(Extract provided)

Mr. Peter Temple-Morris (Leominster)

I am grateful for this opportunity to raise the subject of accommodation for gipsies. The last time the Minister and I clashed, if I may use the word, in an Adjournment debate was two years ago. We have a distinct improvement on the then situation, since we are beginning this debate four hours earlier.

I am sorry to drag the Minister back to the realms of reality from discussing vatican cardinals, polygamous birds and other delightful bird species. However, if I may now become serious, we are in this debate dealing with a national problem. We all have this problem in our constituencies, but I shall attempt to approach the matter on a national basis. I shall quote examples in my constituency to decorate the national picture.

I know that the Minister has spent much time on this subject, particularly since April of this year. He has travelled the country and held consultations following the publication of the Cripps Report. Therefore, it is fitting that this debate should take place so that we may hear the Minister's views.

Let me at the outset, give some figures and the Minister may be able to give the latest figures when he replies to the debate. Following the Caravan Sites Act 1968 there are now 133 local authority sites, which means that there are pitches for 2,131 caravans. That means that this is a sufficient number to accommodate only one quarter of the gipsy population. That leaves about 6,000 gipsy families on the loose throughout the length and breadth of these islands, and that underlines the extent of the problem. Therefore, in spite of all the action and efforts since 1968, local authorities can still cope with only a quarter of the gipsy population.

On a local level, I wish to refer to my Division of Leominster, which in essence is North Herefordshire. In the old county of Herefordshire there are no sites at all. There are some sites in Worcestershire, but the old Herefordshire County Council did not take the necsessary decision. The new authority of Hereford and Worcester has still taken no decision on the issue.

(End Extract provided)
(Provided records)

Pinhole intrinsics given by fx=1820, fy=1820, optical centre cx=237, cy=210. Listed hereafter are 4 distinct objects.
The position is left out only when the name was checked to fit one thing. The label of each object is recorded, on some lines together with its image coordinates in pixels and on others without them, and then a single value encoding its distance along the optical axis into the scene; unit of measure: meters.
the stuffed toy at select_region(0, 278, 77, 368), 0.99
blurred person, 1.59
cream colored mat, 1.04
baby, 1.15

(End Provided records)
(Provided records)

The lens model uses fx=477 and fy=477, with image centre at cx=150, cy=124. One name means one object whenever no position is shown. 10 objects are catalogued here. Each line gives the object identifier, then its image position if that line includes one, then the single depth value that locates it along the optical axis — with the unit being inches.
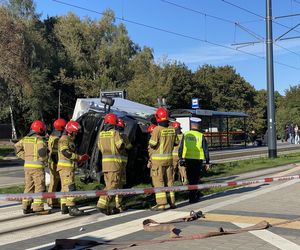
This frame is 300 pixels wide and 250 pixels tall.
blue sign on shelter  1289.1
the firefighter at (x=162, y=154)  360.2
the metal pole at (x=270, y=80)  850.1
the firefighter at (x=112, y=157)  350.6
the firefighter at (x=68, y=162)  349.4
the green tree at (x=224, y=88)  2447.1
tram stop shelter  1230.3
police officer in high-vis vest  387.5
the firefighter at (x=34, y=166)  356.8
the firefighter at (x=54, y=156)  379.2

(End Provided records)

Reproduce, word for word, the passage of the debate speech on gipsy accommodation starting with "I know that" and going on through "the Minister's views.".

§ Result of this exercise
I know that the Minister has spent much time on this subject, particularly since April of this year. He has travelled the country and held consultations following the publication of the Cripps Report. Therefore, it is fitting that this debate should take place so that we may hear the Minister's views.